Basic headline earnings per share, a key metric in South Africa, rose to 603.9 cents in the six months to February 28 from 533.6 cents in the same period a year earlier.
The biggest drugstore in South Africa also forecast that its diluted HEPS for the financial year ending August 31 will increase by between 11% and 16%, said Group CEO Bertina Engelbrecht.
The company said it saw strong growth in retail health and pharmacy, higher sales of private label products, and increased promotional sales.

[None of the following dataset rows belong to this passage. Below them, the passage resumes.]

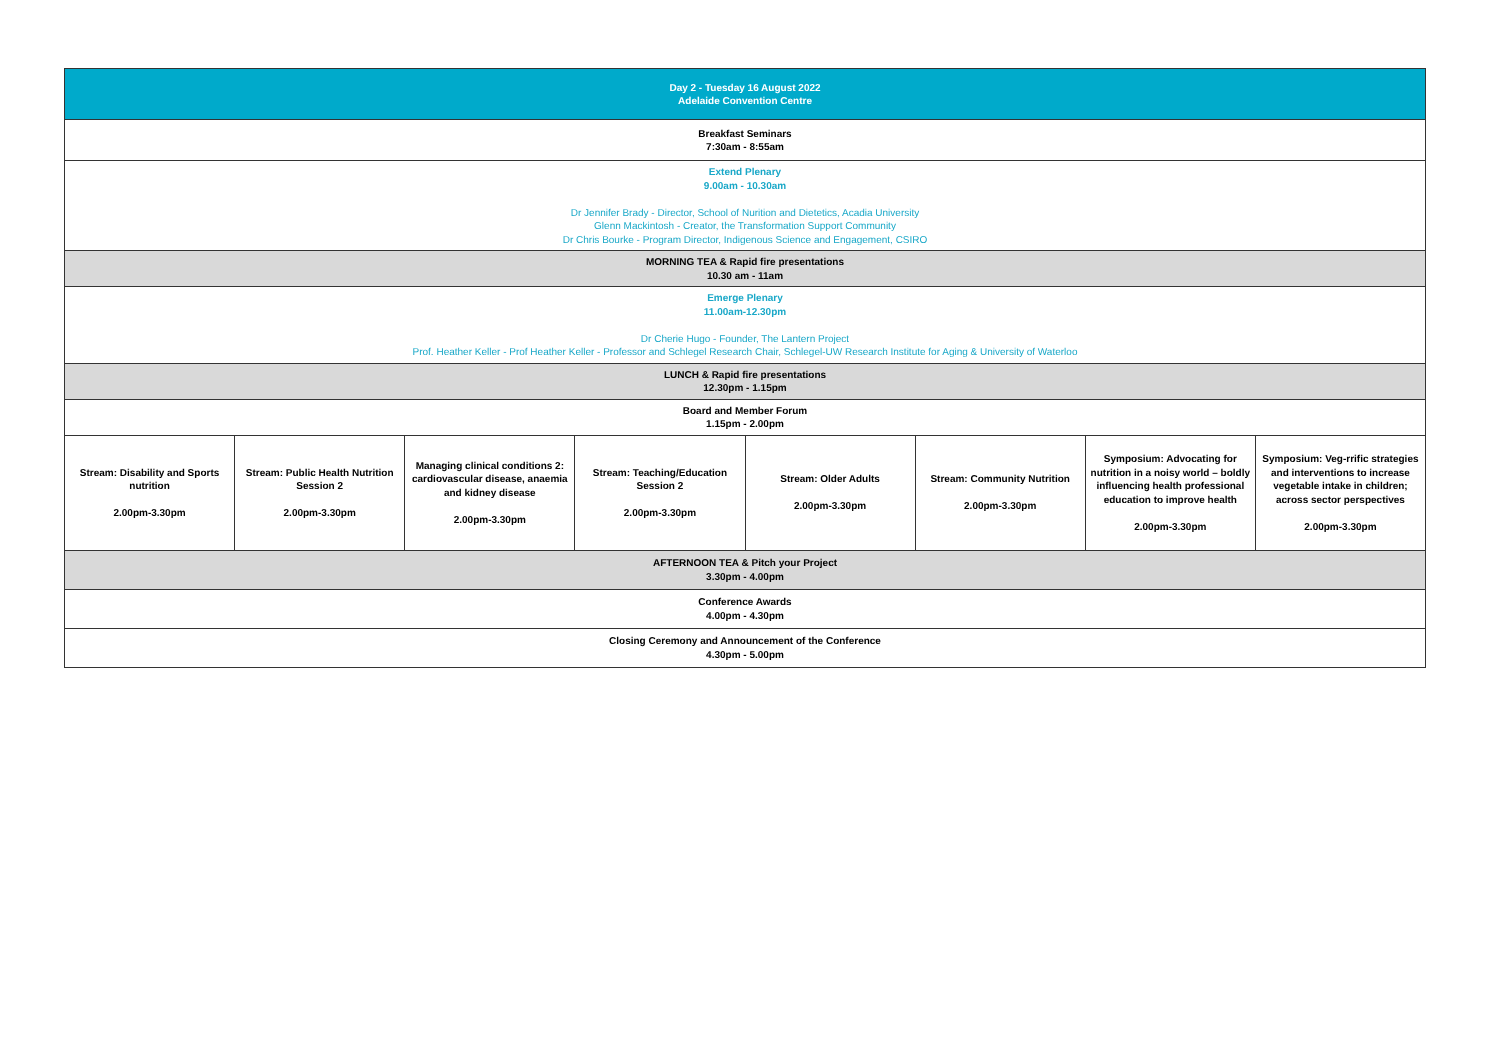| Day 2 - Tuesday 16 August 2022 Adelaide Convention Centre | | | | | | | |
| Breakfast Seminars 7:30am - 8:55am | | | | | | | |
| Extend Plenary 9.00am - 10.30am Dr Jennifer Brady - Director, School of Nurition and Dietetics, Acadia University Glenn Mackintosh - Creator, the Transformation Support Community Dr Chris Bourke - Program Director, Indigenous Science and Engagement, CSIRO | | | | | | | |
| MORNING TEA & Rapid fire presentations 10.30 am - 11am | | | | | | | |
| Emerge Plenary 11.00am-12.30pm Dr Cherie Hugo - Founder, The Lantern Project Prof. Heather Keller - Prof Heather Keller - Professor and Schlegel Research Chair, Schlegel-UW Research Institute for Aging & University of Waterloo | | | | | | | |
| LUNCH & Rapid fire presentations 12.30pm - 1.15pm | | | | | | | |
| Board and Member Forum 1.15pm - 2.00pm | | | | | | | |
| Stream: Disability and Sports nutrition 2.00pm-3.30pm | Stream: Public Health Nutrition Session 2 2.00pm-3.30pm | Managing clinical conditions 2: cardiovascular disease, anaemia and kidney disease 2.00pm-3.30pm | Stream: Teaching/Education Session 2 2.00pm-3.30pm | Stream: Older Adults 2.00pm-3.30pm | Stream: Community Nutrition 2.00pm-3.30pm | Symposium: Advocating for nutrition in a noisy world – boldly influencing health professional education to improve health 2.00pm-3.30pm | Symposium: Veg-rrific strategies and interventions to increase vegetable intake in children; across sector perspectives 2.00pm-3.30pm |
| AFTERNOON TEA & Pitch your Project 3.30pm - 4.00pm | | | | | | | |
| Conference Awards 4.00pm - 4.30pm | | | | | | | |
| Closing Ceremony and Announcement of the Conference 4.30pm - 5.00pm | | | | | | | |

Group turnover increased by 6.2% to 23.2 billion rand ($1.22 billion). Retail turnover, which includes Clicks, M-Kem, The Body Shop and Sorbet corporate stores, increased by 6.4%. Distribution turnover increased by 7.6%.
“Long-term organic growth opportunities in Clicks and the increasing scale of the business should ensure that the group continues to deliver on its medium-term financial targets,” Clicks said in a statement.
The company said there was an increased demand for GLP-1 drugs like Ozempic and Mounjaro, which are used for weight loss, and that it has been easier to receive these drugs from suppliers.
Clicks also said the trading environment could remain constrained in the second half of the 2025 financial year as consumer spending is expected to be affected by a proposed value-added tax increase effective from May 1.
The company, which has 950 stores, declared an interim dividend of 238.0 cents per share.